- WHAT TO DO:
[1] In the study notes on multithreading and data collections, what happens when run() is called directly instead of start()?
[2] Continue the study notes on multithreading and data collections, picking up after their last line.

- EXERCISE TEXT:
===============

Comprehensive study notes, diagrams, and exam preparation for Introduction of Multi-threading and Data collections.

Introduction of Multi-threading and Data collections

Definition

Multithreading is the technique of executing multiple threads within a single process so that different parts of a program can run concurrently.

Data collections refer to the organized group of objects used to store, retrieve, update, and process data efficiently using collection interfaces and classes.

In Java, multithreading is supported by the Thread class and Runnable interface, while data collections are supported by the Java Collection Framework, which provides standard interfaces and classes for handling groups of objects.

Main Content

1. Multithreading in Java

Meaning and purpose

  • Multithreading is the execution of two or more threads simultaneously within a single program. A thread is a lightweight sub-process that represents a separate path of execution. It is useful when a program needs to perform multiple tasks at the same time, such as downloading a file while showing a progress bar or handling many users on a server.

How threads work

  • Each thread has its own execution stack but shares the same memory space of the process. Because of this shared memory, threads can communicate easily, but they must be synchronized properly to avoid problems like race conditions and inconsistent data.

Example:

class MyThread extends Thread {
    public void run() {
        System.out.println("Thread is running...");
    }
}

public class TestThread {
    public static void main(String[] args) {
        MyThread t1 = new MyThread();
        t1.start(); // starts a new thread
    }
}

Key idea: start() creates a new thread and calls run() internally. If run() is called directly, it does not create a new thread.

Thread life cycle overview:

New

  • Thread is created but not yet started.

Runnable

  • Thread is ready to run.

Running

  • Thread is executing.

Blocked/Waiting

  • Thread is waiting for resources or another thread.

Terminated

  • Thread has finished execution.

2. Data Collections and Java Collection Framework

Meaning and structure

  • A collection is an object that groups multiple elements into a single unit. The Java Collection Framework provides a set of interfaces and classes that make it easy to store and manipulate data. It includes interfaces such as Collection, List, Set, Queue, and Map, along with implementations like ArrayList, LinkedList, HashSet, TreeSet, PriorityQueue, and HashMap.

Types of collections

  • List: Ordered collection that allows duplicates. Example: ArrayList, LinkedList
  • Set: Unordered collection that does not allow duplicates. Example: HashSet, TreeSet
  • Queue: Collection used for processing elements in FIFO order or priority order. Example: PriorityQueue
  • Map: Stores data in key-value pairs. Example: HashMap, TreeMap

Example:

import java.util.ArrayList;

public class CollectionExample {
    public static void main(String[] args) {
        ArrayList<String> names = new ArrayList<>();
        names.add("Amit");
        names.add("Neha");
        names.add("Amit"); // duplicate allowed
        System.out.println(names);
    }
}

Why collections are important:

  • They reduce programming effort.

===============

- STORED DATA:
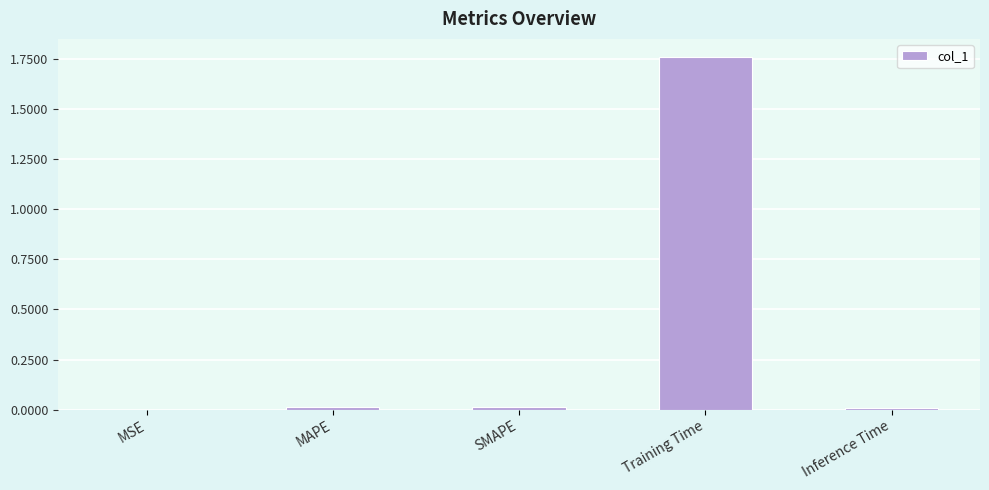

Is it true that the value at Training Time is 2.6?

False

===============

- YOUR RESPONSES:
[1] No new thread is created.

[2]
  • They improve data handling flexibility.
  • They provide standard, reusable, and efficient methods for working with objects.

3. Relationship Between Multithreading and Data Collections

Need for synchronization

  • When multiple threads access the same collection at the same time, the data may become inconsistent. For example, if one thread is adding values while another is removing them, the collection may throw errors or return incorrect results. Therefore, synchronization is important when collections are used in multithreaded programs.

Thread-safe collections

  • Java provides thread-safe classes and utilities such as Vector, Hashtable, Collections.synchronizedList(), ConcurrentHashMap, and CopyOnWriteArrayList. These help prevent data corruption when multiple threads access shared collections.

Example:

import java.util.*;

public class SyncListExample {
    public static void main(String[] args) {
        List<Integer> list = Collections.synchronizedList(new ArrayList<>());

        synchronized (list) {
            list.add(10);
            list.add(20);
            System.out.println(list);
        }
    }
}

Simple relationship diagram:

              Program
                 |
       -----------------------
       |                     |
    Thread 1              Thread 2
       |                     |
       -------- Shared Collection --------
                 |
        Need synchronization

Important points:

  • Multithreading improves performance.
  • Collections manage data efficiently.
  • Shared collections in multithreaded environments must be handled carefully to avoid race conditions.

Working / Process

1. Create the program and identify tasks

  • Decide which operations can run independently, such as reading data, writing logs, processing files, or updating user interfaces.
  • Break the task into smaller units so that each unit can run as a separate thread if needed.
  • Choose the appropriate collection type based on the data requirement, such as List for ordered items, Set for unique items, or Map for key-value storage.

2. Start and manage threads

  • Create threads using Thread, Runnable, Callable, or executor services.
  • Start threads using start() so that they execute concurrently.
  • Control thread behavior using methods like sleep(), join(), yield(), and synchronization blocks.
  • Make sure shared resources are protected using synchronization or concurrent collection classes.

3. Use collections safely and efficiently

  • Store, update, retrieve, and remove data using collection methods like add(), remove(), get(), put(), and contains().
  • If multiple threads access the same collection, use thread-safe collection classes or synchronized wrappers.
  • Test the program to ensure correct output, no data loss, and proper coordination between threads.

Example workflow:

  • A web server receives multiple requests.
  • Each request is handled by a separate thread.
  • User details are stored in a HashMap or ConcurrentHashMap.
  • Synchronization ensures that multiple threads do not corrupt shared user data.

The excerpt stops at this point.